Pero no es oro todo lo que reluce y después de las críticas que ha recibido el vestido de novia de ella y el traje claro de él, salen a la luz más entresijos del enlace que revela La Vanguardia.

Y es que al parecer la boda estaba programada para el 8 de diciembre, pero como los invitados llegaron antes de tiempo, se encontraron con la sorpresa de que en realidad se celebraba el 7. Eso sí, no hacía tan buen tiempo como cabía esperar, y al atardecer cayó llovizna.

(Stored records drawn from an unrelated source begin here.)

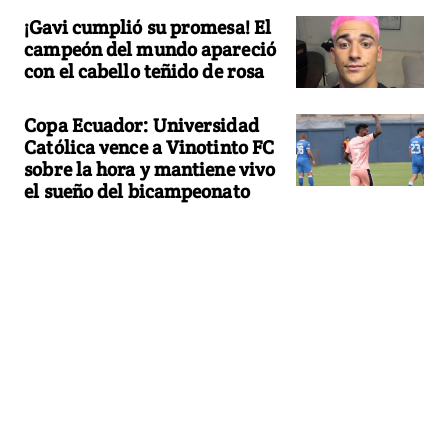
¡Gavi cumplió su promesa! El
campeón del mundo apareció
con el cabello teñido de rosa
Copa Ecuador: Universidad
Católica vence a Vinotinto FC
sobre la hora y mantiene vivo
el sueño del bicampeonato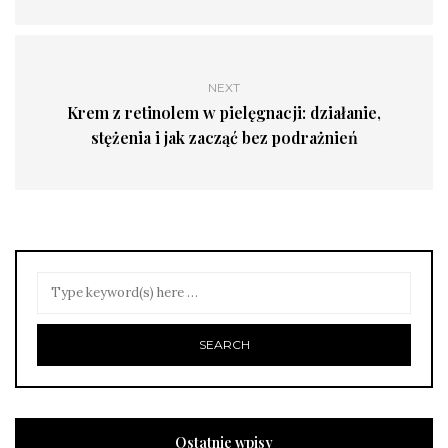
NEXT
Krem z retinolem w pielęgnacji: działanie,
stężenia i jak zacząć bez podrażnień
Ostatnie wpisy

Los asistentes no pudieron hacer fotos para no reventar la exclusiva, lo que no gustó demasiado. Aparte, el banquete estuvo formado por una crema tipo vichyssoise, ensalada con marisco y finalmente un caldo frío de pescado al que se le incorporaba arroz a voluntad, por lo que aseguran que algunos invitados echaron de menos platos que llenasen más como el exitoso cocido madrileño por el que se han hechos famosos los restaurantes de la familia Verdasco.

El dress code se respetó y los colores pastel fueron la tónica entre las invitadas, mientras que ellos debían de llevar chaqueta azul marino y pantalón crudo o camel. Eso sí, las críticas han llovido tanto sobre los novios, por los atuendos elegidos, como sobre los invitados, ya que se echó de menos algo más de glamour por parte de Isabel Preysler y compañía.

Por su parte, la madre de la novia al parecer tuvo un gran protagonismo sobre la velada, ya que a falta de una de las grandes ausencias, Enrique Iglesias, ella desplegó sus alas como la más Vip de entre las Vips.

Por último, los invitados tuvieron que compartir las villas en las que se alojaban, por lo que las comodidades no fueron del gusto de todos. Y se echó en falta que Juan Carmona, cuñado de Verdasco, sacara la guitarra para ambientar la fiesta con flamenquito.